Continue the court opinion excerpt about the vehicle search, starting right after its final sentence.

» **Extracted text**
## Start

Additionally, the record is silent as to whether Officer Thorton accessed the secret compartment in that fashion as a matter of necessity or whether he did so to avoid any booby traps.

¶ 48 Here, the officers lawfully stopped the SUV. Additionally, a reasonable person would believe that defendant was trying to secret away contraband where (1) for an extended period of time, he repeatedly disobeyed orders to show his hands; (2) he continuously made movements in the console area; and (3) he subsequently provided police officers with a false identity. Thus, the automobile exception to the warrant requirement applies. In light of our determination, we need not consider the parties' arguments with respect to other exceptions. Cf. People v. Estrada, 394 Ill. App. 3d 611, 619-21 (2009) (after finding the initial stop was improper, the reviewing court added in dicta that the search incident to arrest doctrine did not apply). Because defendant has not shown that a motion to suppress evidence would have succeeded, trial counsel was not ineffective for failing to file one.

## End

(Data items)
## Start

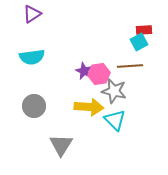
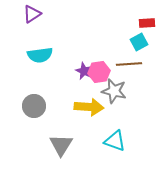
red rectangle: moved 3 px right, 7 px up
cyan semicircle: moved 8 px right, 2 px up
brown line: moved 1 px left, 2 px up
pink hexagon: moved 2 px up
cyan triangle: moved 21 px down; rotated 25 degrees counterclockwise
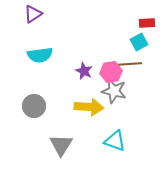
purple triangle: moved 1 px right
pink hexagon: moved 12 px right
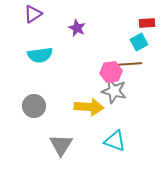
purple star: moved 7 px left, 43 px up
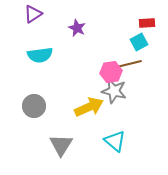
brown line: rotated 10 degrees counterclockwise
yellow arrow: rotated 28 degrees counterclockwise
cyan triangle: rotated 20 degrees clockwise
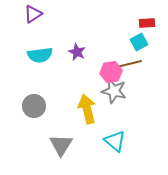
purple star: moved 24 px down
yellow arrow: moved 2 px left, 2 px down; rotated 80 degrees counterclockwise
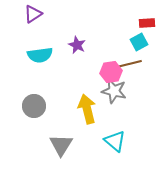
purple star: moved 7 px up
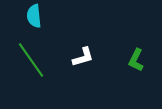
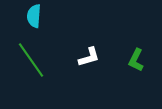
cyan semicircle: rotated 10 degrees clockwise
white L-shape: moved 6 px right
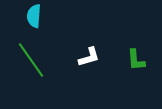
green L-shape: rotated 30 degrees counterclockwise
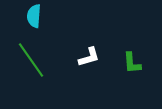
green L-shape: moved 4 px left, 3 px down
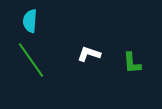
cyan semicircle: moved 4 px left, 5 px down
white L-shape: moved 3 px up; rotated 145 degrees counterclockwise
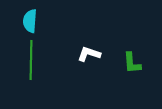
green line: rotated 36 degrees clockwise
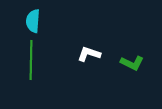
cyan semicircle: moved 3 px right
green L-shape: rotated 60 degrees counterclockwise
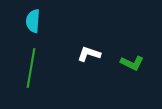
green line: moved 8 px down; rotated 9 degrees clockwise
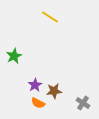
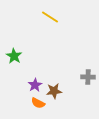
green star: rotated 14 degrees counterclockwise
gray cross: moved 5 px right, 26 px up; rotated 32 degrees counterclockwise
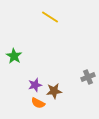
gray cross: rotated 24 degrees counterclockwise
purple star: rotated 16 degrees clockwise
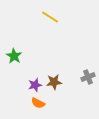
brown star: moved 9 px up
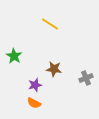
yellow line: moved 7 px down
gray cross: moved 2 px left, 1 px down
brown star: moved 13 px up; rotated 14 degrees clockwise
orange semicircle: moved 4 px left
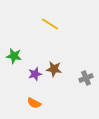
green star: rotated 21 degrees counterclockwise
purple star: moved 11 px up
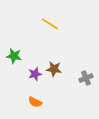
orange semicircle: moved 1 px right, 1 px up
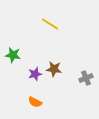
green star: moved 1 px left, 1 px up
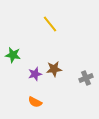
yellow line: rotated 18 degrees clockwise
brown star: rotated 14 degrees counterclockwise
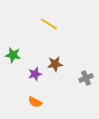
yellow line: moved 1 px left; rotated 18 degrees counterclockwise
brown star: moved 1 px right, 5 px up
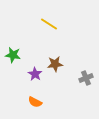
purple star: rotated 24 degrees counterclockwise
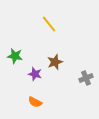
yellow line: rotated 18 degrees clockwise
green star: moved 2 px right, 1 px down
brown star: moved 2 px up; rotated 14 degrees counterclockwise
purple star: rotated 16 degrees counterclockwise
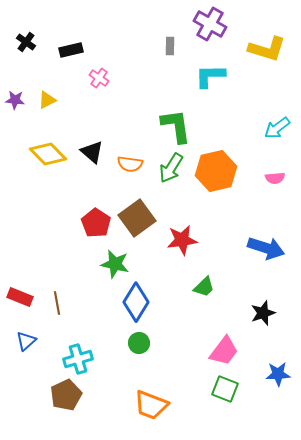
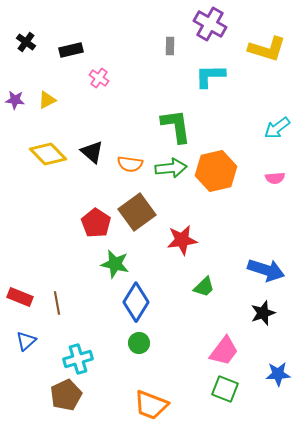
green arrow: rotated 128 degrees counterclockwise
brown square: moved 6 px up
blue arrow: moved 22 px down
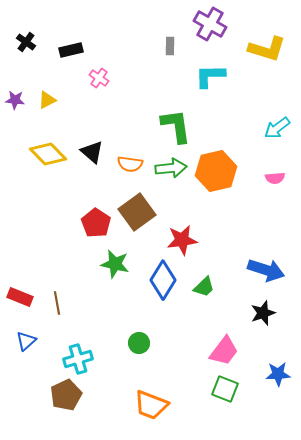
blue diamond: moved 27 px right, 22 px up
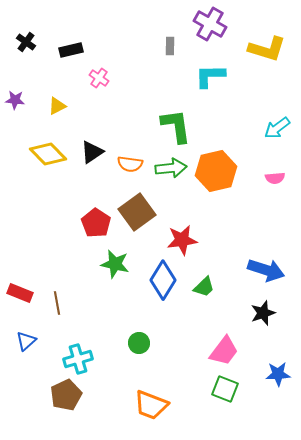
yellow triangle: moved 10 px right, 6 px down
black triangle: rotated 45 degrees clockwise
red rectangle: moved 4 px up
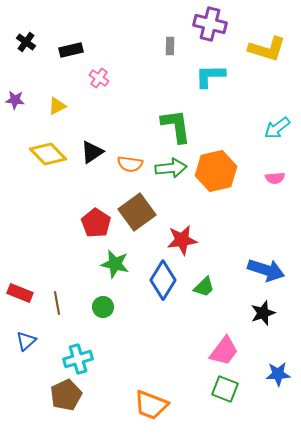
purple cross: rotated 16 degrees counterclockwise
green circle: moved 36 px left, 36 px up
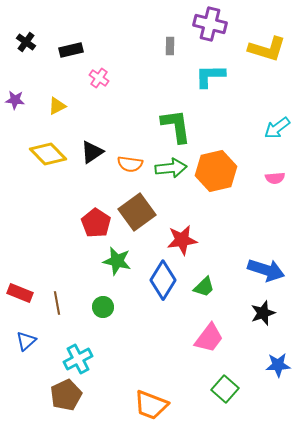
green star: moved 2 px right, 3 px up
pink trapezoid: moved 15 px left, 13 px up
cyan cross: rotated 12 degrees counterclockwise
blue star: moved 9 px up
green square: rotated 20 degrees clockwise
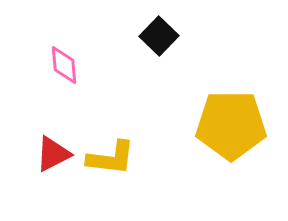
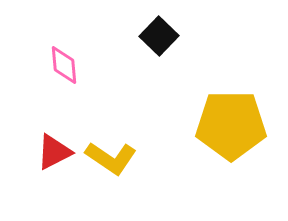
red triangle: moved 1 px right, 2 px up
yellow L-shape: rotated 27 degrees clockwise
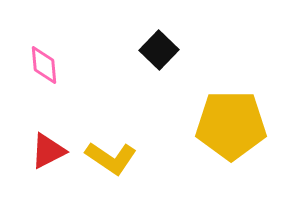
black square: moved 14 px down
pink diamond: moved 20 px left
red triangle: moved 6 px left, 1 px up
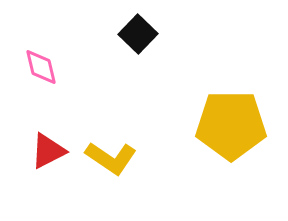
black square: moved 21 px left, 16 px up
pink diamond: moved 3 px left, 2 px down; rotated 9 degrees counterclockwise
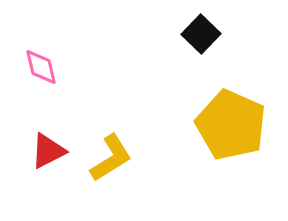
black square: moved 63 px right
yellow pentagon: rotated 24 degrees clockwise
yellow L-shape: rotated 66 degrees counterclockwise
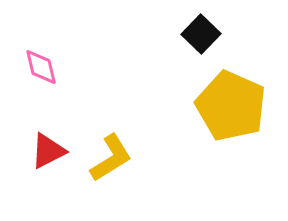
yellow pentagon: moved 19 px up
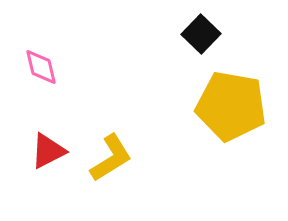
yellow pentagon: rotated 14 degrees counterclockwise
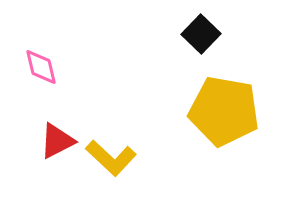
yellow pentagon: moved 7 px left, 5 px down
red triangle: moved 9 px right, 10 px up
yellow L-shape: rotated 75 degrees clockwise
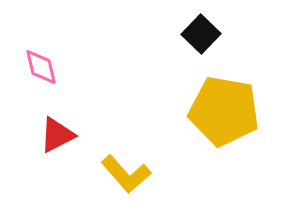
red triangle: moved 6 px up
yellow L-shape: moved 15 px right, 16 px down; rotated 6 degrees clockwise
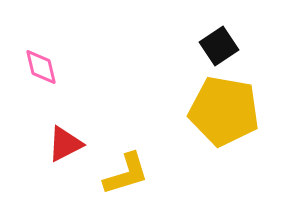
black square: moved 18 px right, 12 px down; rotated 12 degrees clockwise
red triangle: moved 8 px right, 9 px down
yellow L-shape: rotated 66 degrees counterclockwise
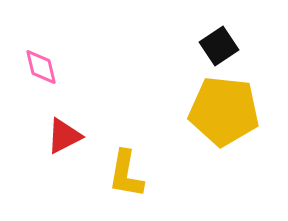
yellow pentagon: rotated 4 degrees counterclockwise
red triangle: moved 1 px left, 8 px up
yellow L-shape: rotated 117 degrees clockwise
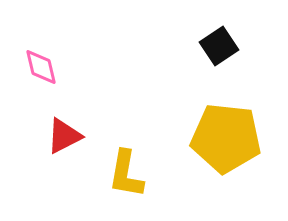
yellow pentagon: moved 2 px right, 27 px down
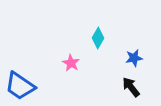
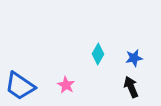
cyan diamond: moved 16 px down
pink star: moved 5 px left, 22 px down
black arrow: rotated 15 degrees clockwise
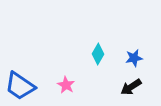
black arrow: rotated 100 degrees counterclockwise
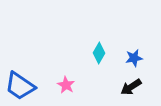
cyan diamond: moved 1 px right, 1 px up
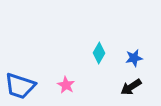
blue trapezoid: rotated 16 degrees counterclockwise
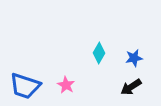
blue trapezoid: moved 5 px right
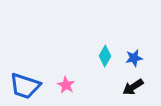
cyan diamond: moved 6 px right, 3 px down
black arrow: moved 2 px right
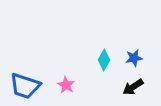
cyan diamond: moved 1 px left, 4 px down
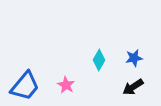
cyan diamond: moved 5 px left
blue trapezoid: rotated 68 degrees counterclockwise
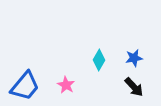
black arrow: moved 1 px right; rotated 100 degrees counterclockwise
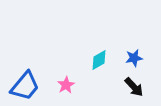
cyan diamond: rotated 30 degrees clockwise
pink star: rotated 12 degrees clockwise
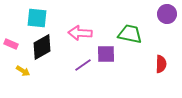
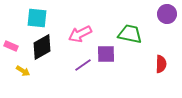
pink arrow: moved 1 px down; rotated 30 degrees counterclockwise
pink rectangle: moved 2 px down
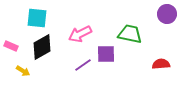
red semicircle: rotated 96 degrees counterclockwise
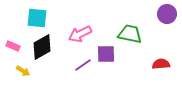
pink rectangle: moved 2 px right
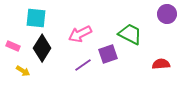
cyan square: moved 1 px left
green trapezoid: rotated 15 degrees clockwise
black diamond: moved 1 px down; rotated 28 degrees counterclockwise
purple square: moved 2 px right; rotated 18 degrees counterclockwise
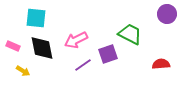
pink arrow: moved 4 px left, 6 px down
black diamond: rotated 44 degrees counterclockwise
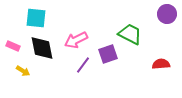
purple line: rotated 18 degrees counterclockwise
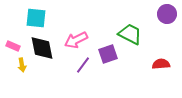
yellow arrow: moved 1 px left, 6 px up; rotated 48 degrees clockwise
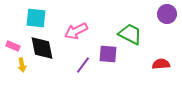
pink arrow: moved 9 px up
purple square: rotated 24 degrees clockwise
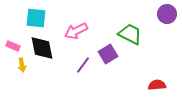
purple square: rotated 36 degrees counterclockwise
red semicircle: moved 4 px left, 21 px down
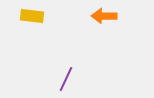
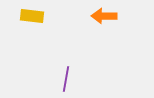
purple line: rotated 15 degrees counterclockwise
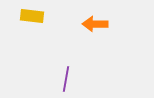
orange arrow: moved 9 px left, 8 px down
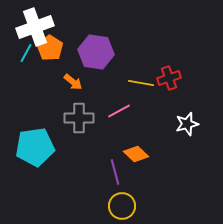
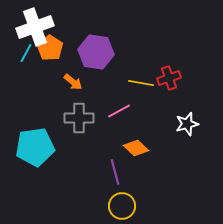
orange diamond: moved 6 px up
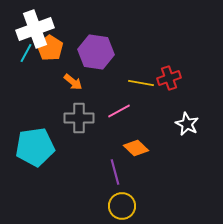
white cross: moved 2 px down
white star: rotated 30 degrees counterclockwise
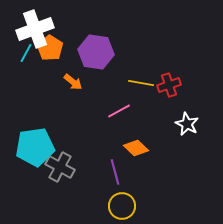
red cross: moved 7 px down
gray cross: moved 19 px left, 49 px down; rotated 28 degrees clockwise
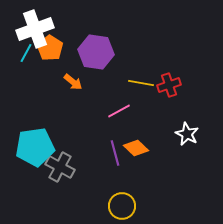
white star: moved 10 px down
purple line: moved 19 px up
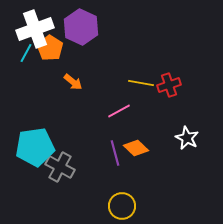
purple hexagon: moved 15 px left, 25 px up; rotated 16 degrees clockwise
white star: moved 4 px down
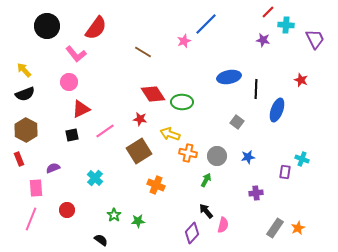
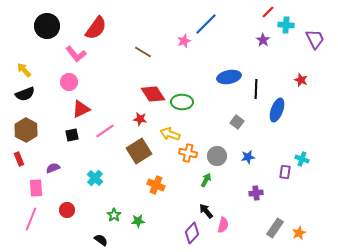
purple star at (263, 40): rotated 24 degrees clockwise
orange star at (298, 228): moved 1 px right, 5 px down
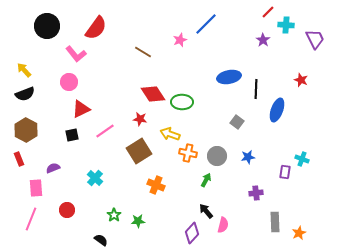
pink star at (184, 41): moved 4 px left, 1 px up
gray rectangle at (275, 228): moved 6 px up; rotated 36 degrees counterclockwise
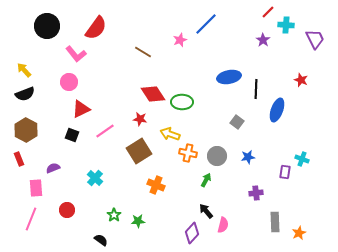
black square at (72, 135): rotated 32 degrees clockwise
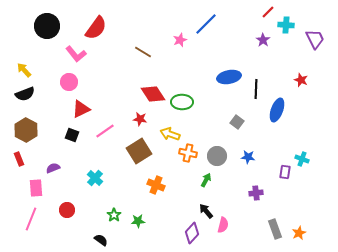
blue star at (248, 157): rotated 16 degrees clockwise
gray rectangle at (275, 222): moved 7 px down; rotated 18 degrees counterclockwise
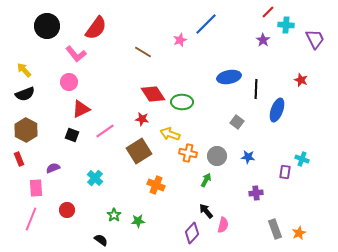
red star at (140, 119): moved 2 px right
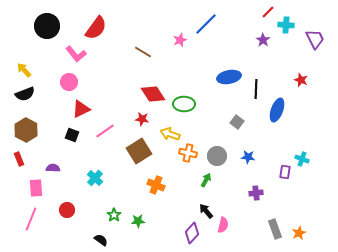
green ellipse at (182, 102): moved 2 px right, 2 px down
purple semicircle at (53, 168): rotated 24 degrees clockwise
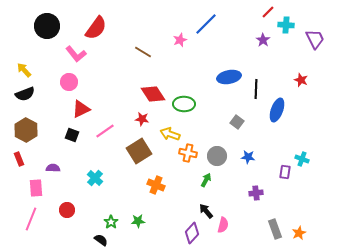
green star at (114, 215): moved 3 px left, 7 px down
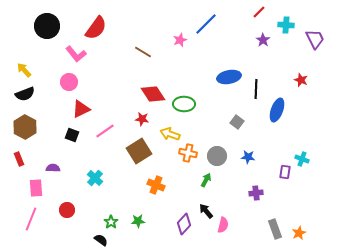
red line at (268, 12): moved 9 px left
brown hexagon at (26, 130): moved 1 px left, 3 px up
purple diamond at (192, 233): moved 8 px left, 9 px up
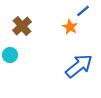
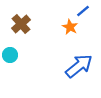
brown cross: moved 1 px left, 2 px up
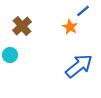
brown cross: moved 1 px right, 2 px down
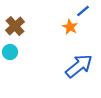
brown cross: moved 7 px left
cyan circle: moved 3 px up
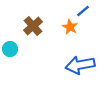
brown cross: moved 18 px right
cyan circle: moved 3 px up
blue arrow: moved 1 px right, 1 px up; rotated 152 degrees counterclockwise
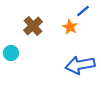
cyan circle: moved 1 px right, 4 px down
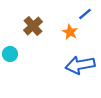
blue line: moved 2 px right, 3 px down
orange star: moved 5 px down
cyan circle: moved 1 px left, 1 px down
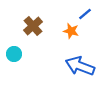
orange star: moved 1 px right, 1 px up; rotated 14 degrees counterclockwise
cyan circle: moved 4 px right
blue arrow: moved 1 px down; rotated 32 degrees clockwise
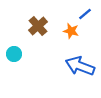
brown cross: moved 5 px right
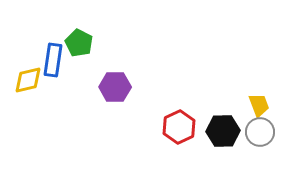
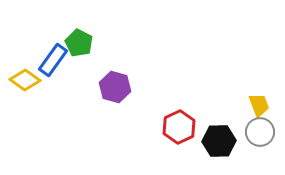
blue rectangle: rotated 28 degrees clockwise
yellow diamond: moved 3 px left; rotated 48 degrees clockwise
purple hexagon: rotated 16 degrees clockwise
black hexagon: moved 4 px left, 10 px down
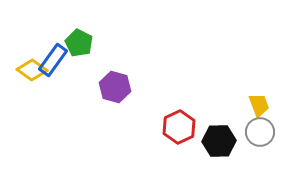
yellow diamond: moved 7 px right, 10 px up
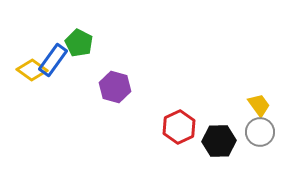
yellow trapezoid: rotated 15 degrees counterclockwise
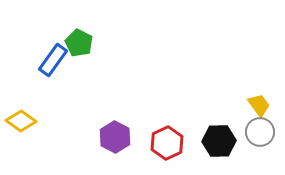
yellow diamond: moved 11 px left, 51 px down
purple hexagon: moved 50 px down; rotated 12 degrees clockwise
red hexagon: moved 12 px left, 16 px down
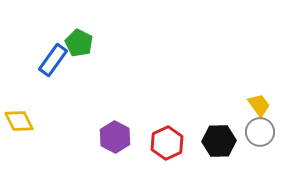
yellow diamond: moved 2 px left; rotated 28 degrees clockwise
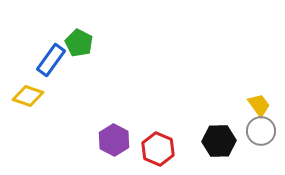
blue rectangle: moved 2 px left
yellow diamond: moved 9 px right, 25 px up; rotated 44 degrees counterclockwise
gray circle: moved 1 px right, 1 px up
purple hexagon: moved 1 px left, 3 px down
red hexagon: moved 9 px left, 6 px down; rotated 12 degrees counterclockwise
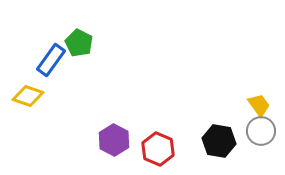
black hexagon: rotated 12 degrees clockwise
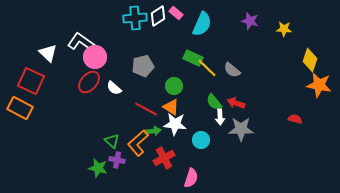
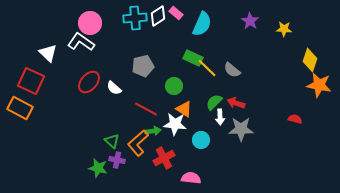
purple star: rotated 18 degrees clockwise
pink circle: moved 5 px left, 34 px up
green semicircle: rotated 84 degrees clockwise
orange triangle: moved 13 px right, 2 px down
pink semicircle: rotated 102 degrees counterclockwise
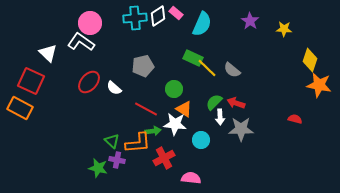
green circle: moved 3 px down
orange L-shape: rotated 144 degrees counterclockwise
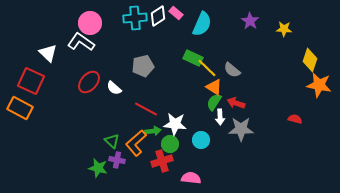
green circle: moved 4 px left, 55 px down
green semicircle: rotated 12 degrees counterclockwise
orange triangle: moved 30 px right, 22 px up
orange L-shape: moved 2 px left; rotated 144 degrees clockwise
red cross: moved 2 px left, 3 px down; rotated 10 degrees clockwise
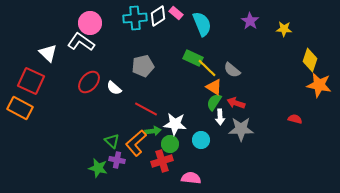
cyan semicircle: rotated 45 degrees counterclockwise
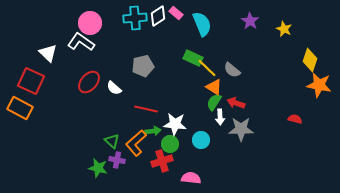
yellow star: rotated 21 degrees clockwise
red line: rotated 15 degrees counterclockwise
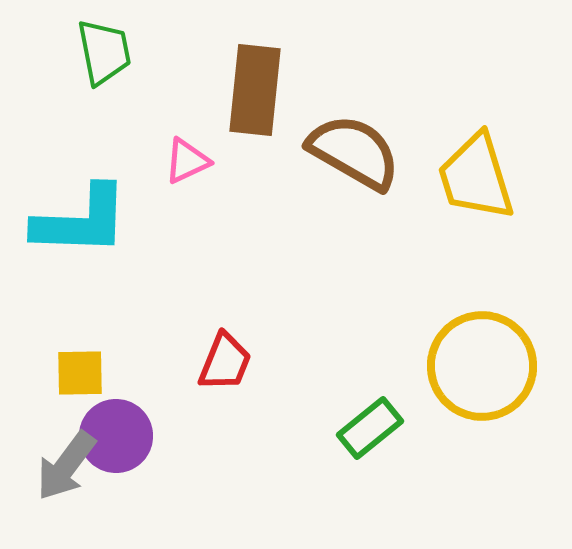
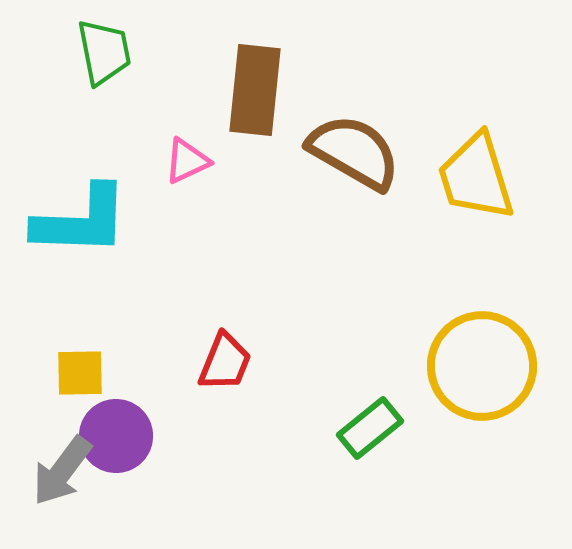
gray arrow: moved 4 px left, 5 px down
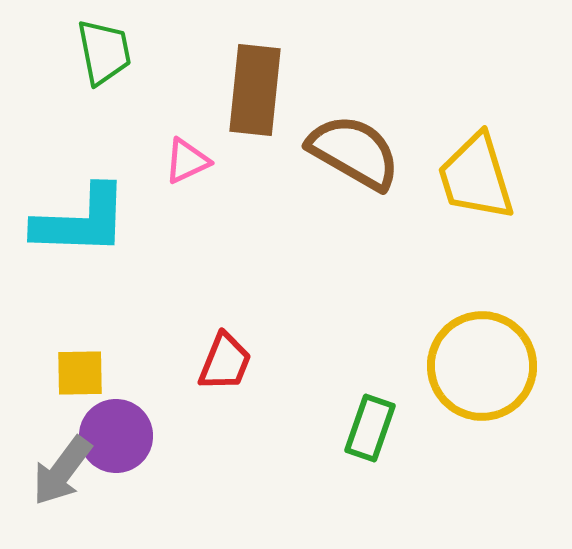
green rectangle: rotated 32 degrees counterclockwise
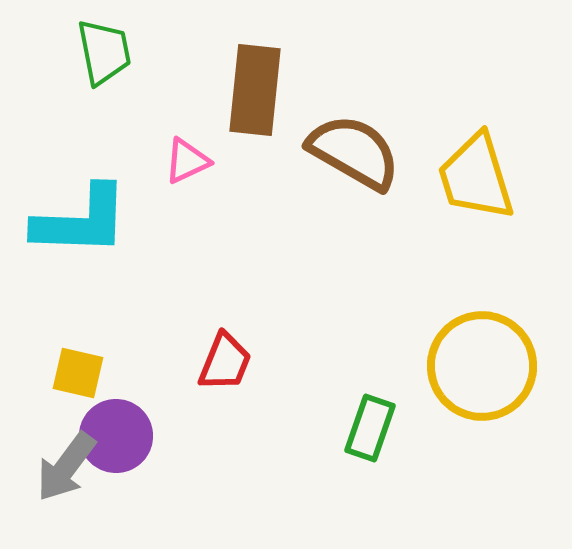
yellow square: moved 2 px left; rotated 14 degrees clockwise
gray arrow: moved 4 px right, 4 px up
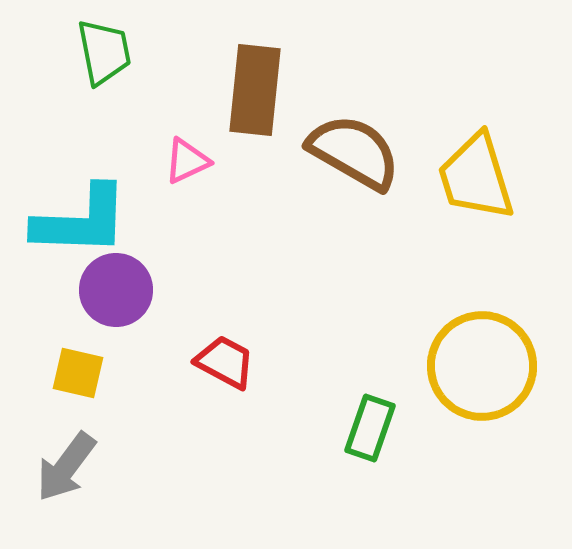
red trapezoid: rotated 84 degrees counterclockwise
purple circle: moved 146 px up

## End

» **Result**
¶ 49 D. Sentencing

¶ 50 Finally, defendant asserts that at sentencing, the trial court improperly considered his prior AUUW convictions (case nos. 02CR0641601 & 02CR0934101) as aggravating factors because our supreme court held in People v. Aguilar, 2013 IL 112116, ¶ 22, and People v. Burns, 2015 IL 117387, ¶ 20, that the specific AUUW statute on which those convictions are based (720 ILCS 24-1.6(a)(1), (a)(3)(A) (West 2002)) is unconstitutional. The State does not dispute that the prior AUUW convictions were unconstitutional but, instead, responds that defendant cannot show the prior convictions affected his sentence given his lengthy criminal record.

¶ 51 The parties dispute the appropriate standard of review to be applied. While defendant contends that the issue of whether the trial court considered improper sentencing factors should be reviewed de novo, the State maintains that we must review sentencing proceedings for an

abuse of discretion. Case law supports both positions. Compare People v. Mauricio, 2014 IL App (2d) 121340, ¶ 15, with People v. Cotton, 393 Ill. App. 3d 237, 265 (2009). Under either standard, we would find that defendant is not entitled to resentencing. A reviewing court can affirm a sentence despite an improper aggravating factor where the record shows that the weight placed on that factor was so insignificant that it did not result in a greater sentence. People v. Heider, 231 Ill. 2d 1, 21 (2008).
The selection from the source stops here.